Phone spoofing and you

So what does this mean for you? Well, phone customers used to have a very effective means of blocking phone numbers from calling. That is, until the phone numbers changed every single time they called. 

Phone spoofing means there is no reliable way to block scam calls on a number-by-number basis by a single person. Even if you blocked every single call as it came in, there would still be tens of thousands of calls coming in from different numbers every single time.

 

Image of question mark and human profile indicating how confusing phone spoofing can be

Phone Spoofing is nearly impossible for an individual person to detect with just their caller-ID.
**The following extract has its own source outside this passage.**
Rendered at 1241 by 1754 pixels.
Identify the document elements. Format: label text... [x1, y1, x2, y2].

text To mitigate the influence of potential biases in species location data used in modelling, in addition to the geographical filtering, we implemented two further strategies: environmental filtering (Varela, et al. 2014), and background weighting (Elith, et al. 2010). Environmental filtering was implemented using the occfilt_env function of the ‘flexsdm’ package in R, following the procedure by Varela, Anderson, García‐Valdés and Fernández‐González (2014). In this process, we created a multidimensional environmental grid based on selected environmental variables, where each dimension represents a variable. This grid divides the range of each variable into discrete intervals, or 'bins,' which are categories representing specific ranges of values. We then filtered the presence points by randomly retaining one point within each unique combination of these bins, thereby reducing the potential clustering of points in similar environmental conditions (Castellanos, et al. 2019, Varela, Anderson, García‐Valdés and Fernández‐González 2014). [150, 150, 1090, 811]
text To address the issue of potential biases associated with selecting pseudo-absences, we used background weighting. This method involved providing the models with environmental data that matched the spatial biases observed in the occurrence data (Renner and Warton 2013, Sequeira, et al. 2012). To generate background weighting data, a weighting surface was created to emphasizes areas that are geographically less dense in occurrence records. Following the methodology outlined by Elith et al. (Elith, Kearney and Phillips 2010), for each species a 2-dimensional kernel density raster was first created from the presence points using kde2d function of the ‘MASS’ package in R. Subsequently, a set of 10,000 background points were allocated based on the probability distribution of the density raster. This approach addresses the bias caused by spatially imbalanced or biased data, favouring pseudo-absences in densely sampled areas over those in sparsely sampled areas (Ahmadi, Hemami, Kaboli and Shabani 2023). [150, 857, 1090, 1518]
Worse yet, many scammers intentionally spoof numbers that appear close to your own in area code or numbers, to appear more trustworthy and make it more likely that you will answer. This so-called ‘neighbor spoofing’ is the latest threat to your peace, sanity and wallet in the growing list of ways phone scammers attempt to get into your finances.

Ways to protect yourself from phone spoofing

Because of the nature behind phone spoofing, it can be very difficult to determine which calls are genuine and which are scams. The FCC offers guidance such as ‘don’t answer unknown numbers’ or ‘file a complaint’, but those options still don’t prevent the phone from ringing.

If you want to both protect yourself from phone scams, as well as significantly reduce the number of scam calls that actually ring your phone, consider employing a spam prevention app like Spam Fighter.

Spam Fighter maintains a database of known scam numbers (so you don’t have to) and also identifies calls that are likely to be scams. More importantly, Spam Fighter can also let you know when an incoming call is likely to be part of the ‘neighbor spoofing’ type of spam, so you can better determine how to respond. 

Robocalls are on the rise and with the current telephone technology at hand, there is shockingly little phone companies or the government can do to prevent the issue. It falls to the individual consumer to take the necessary steps towards prevention and sanity preservation.